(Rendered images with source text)
──────────────────────────────
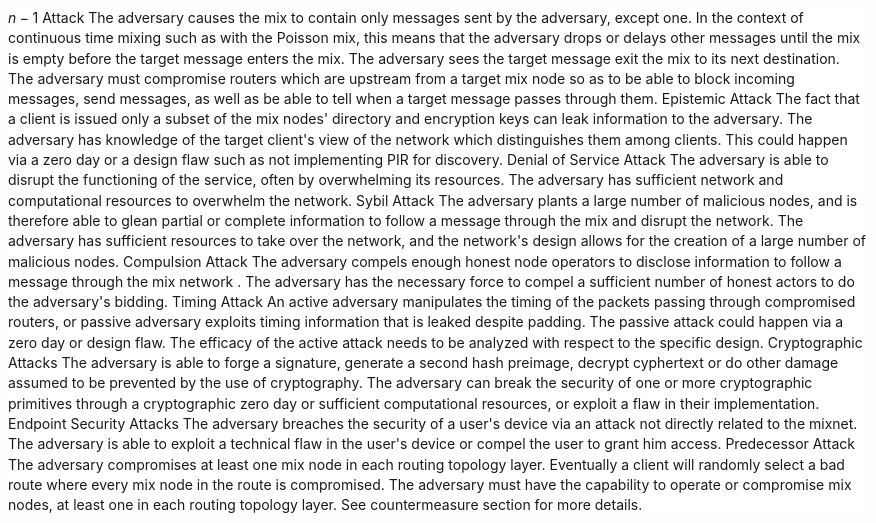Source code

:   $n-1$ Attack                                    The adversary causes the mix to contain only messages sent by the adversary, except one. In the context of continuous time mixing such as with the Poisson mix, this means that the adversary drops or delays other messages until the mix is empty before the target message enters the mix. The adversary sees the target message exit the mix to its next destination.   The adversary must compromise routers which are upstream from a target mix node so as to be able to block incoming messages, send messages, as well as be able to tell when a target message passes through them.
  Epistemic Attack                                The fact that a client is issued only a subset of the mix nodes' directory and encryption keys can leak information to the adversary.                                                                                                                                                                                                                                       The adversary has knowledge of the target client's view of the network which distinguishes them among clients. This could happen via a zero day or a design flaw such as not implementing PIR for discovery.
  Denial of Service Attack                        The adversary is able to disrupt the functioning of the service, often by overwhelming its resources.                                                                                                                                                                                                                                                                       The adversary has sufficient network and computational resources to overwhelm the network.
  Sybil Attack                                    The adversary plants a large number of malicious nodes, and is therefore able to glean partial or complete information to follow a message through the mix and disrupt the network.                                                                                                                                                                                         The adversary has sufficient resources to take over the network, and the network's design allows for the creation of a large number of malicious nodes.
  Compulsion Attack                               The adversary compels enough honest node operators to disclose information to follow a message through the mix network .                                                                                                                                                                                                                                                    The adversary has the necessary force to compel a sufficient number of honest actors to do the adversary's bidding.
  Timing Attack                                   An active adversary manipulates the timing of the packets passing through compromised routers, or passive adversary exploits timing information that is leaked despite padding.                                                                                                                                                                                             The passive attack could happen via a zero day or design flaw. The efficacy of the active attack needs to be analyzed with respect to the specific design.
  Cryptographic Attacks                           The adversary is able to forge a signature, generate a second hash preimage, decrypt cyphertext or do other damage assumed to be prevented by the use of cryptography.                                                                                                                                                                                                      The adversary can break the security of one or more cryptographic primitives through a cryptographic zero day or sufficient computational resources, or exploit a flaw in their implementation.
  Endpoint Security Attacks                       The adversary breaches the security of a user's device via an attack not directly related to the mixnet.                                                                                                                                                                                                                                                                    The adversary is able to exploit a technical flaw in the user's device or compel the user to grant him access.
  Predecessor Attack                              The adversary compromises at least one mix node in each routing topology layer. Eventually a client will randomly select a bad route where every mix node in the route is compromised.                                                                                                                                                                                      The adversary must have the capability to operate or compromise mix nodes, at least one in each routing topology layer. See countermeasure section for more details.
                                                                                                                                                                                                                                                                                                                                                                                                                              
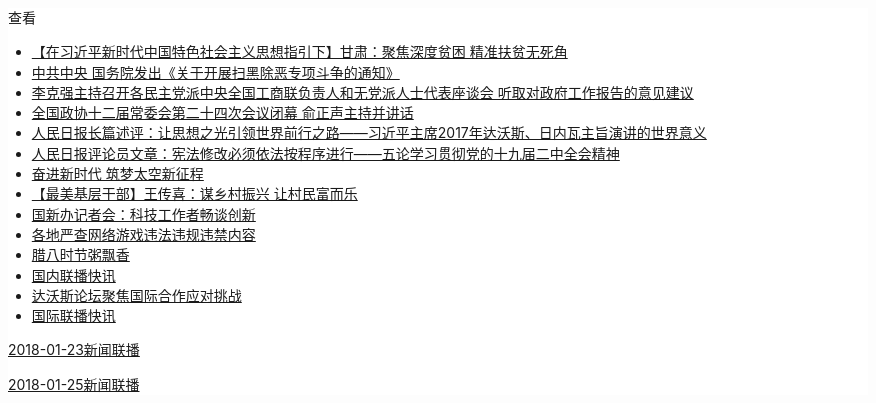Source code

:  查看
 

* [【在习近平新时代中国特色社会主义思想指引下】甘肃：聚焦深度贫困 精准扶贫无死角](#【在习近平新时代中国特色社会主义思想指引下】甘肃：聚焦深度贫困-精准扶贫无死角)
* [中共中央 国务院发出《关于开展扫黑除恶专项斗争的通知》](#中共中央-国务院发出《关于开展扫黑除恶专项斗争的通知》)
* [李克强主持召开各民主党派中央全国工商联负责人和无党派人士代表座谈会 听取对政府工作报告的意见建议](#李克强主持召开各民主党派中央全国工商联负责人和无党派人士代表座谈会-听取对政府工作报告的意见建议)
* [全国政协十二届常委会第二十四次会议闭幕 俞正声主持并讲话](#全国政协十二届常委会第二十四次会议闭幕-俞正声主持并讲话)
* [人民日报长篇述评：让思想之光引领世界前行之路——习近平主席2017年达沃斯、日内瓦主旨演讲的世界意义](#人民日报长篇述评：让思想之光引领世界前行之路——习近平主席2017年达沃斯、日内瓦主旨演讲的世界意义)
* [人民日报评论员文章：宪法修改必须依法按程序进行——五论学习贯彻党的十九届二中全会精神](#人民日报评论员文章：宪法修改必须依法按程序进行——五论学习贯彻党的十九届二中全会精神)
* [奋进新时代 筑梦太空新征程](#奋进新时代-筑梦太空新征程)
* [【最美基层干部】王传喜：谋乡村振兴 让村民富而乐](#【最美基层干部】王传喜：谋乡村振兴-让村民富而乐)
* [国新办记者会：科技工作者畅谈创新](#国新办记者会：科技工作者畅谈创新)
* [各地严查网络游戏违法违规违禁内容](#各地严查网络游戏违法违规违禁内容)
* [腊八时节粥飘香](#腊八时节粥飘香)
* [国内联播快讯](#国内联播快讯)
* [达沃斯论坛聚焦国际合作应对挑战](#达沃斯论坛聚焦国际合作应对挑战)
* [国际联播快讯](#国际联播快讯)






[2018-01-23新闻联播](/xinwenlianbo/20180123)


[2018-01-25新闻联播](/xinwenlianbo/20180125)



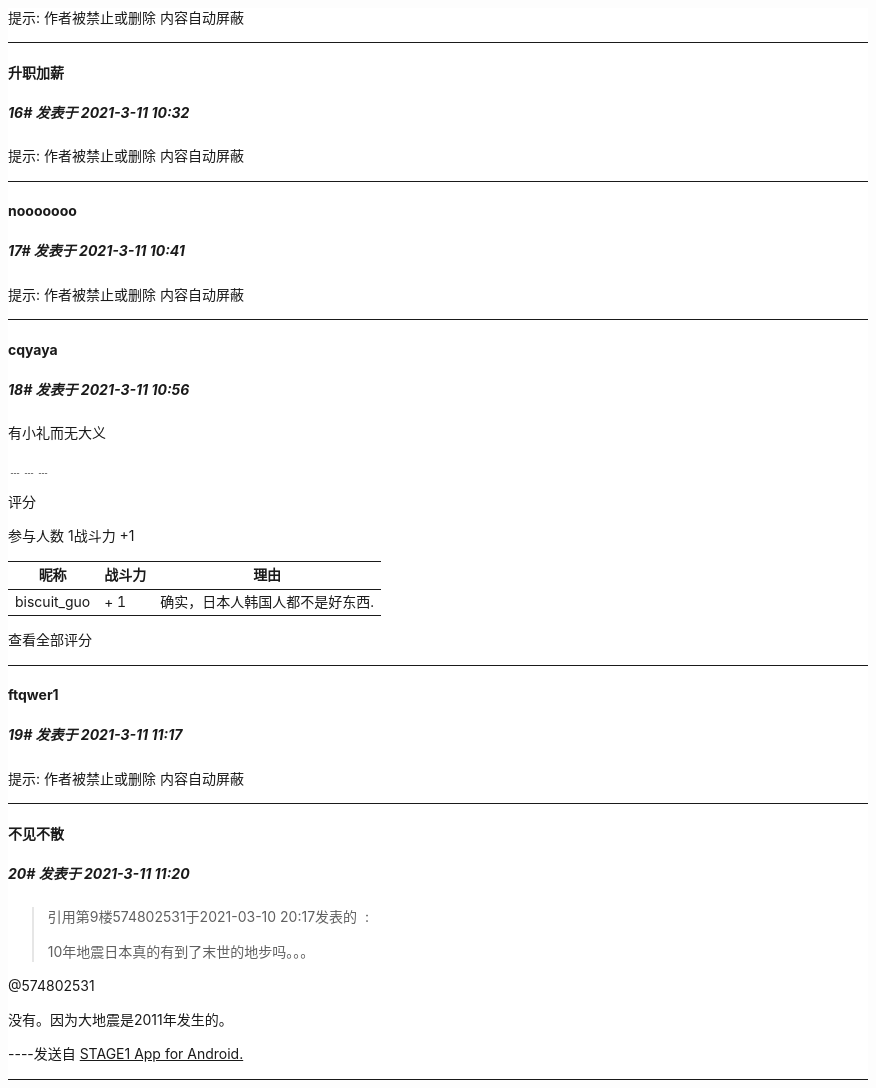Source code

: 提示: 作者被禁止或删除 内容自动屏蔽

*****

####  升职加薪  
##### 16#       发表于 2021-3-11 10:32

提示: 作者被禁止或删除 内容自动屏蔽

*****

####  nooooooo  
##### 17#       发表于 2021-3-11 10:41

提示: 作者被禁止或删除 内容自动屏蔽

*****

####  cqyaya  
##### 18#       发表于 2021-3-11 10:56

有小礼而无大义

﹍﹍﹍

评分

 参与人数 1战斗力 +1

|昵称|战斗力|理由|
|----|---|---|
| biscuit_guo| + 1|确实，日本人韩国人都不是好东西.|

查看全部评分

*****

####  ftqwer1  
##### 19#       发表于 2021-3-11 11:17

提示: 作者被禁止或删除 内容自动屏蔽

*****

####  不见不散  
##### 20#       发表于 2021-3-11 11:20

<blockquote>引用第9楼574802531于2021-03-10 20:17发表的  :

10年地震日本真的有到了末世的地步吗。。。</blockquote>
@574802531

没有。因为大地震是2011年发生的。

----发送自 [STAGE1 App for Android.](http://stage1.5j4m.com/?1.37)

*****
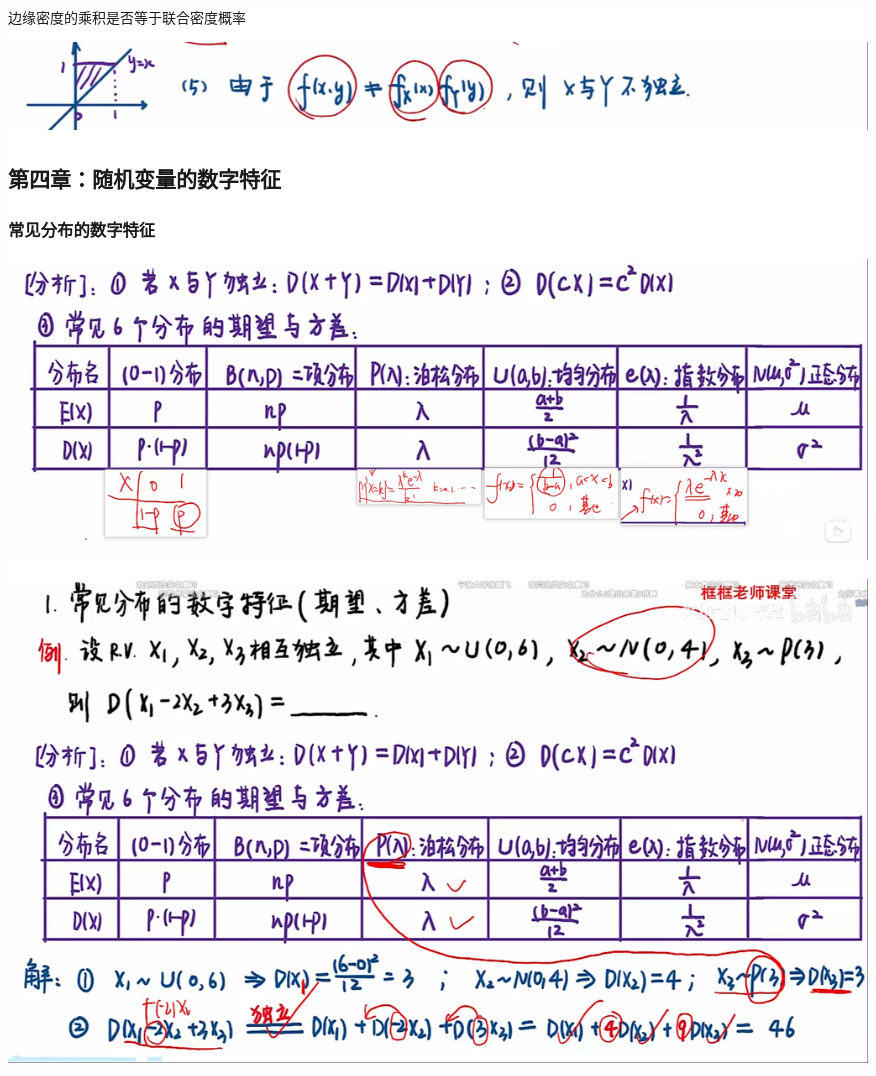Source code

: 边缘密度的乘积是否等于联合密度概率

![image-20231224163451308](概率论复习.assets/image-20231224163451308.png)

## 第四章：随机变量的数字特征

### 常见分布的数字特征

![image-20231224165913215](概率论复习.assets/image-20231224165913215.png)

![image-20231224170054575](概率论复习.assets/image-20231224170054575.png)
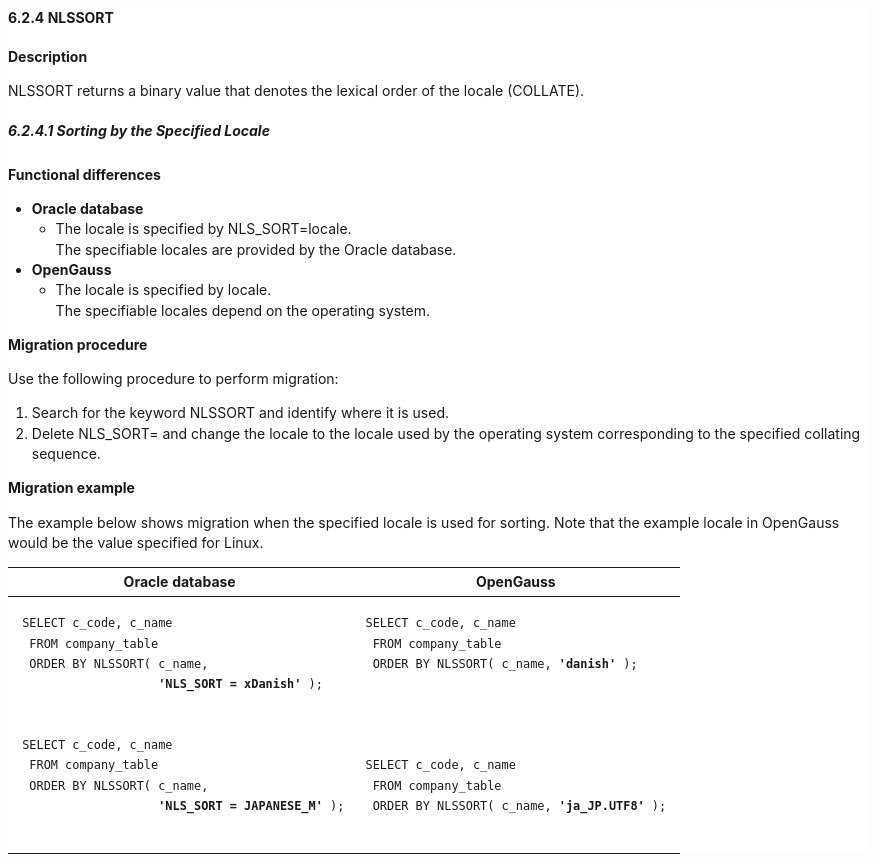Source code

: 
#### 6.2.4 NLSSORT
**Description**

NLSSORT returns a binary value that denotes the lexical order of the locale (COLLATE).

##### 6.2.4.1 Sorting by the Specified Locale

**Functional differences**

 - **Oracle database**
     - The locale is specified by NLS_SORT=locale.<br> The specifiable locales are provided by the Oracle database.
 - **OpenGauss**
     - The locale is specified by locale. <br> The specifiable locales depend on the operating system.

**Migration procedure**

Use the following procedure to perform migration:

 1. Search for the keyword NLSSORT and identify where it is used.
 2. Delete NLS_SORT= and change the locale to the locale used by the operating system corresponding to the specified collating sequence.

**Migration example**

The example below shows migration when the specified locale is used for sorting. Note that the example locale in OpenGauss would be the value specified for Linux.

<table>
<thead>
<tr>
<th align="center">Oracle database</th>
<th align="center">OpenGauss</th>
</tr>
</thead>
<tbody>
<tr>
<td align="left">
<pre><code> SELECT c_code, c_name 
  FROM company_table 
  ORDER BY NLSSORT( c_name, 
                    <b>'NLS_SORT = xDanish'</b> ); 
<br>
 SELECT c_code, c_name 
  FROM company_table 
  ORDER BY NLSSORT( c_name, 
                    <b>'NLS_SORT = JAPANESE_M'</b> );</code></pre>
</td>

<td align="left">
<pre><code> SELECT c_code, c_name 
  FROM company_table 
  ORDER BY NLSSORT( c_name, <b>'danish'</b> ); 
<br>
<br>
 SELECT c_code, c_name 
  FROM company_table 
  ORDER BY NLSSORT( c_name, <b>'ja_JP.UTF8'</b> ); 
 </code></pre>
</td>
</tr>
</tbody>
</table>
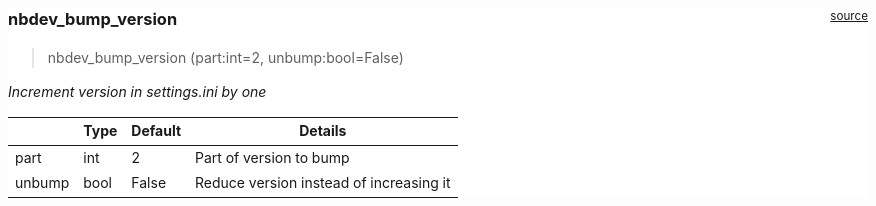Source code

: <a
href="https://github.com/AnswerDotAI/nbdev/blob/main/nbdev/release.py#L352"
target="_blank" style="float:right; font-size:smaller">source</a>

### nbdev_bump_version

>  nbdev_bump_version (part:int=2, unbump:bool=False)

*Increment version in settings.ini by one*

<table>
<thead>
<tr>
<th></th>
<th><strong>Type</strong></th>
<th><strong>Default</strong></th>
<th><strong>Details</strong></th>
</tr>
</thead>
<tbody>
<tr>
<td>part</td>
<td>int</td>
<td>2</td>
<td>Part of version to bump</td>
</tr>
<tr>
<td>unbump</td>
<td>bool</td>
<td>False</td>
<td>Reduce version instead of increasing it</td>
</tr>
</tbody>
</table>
──────────────────────────────
Your goal: Count every line of the records above in which the string "procedure" appears. The number alone is to be given.

Your response: 2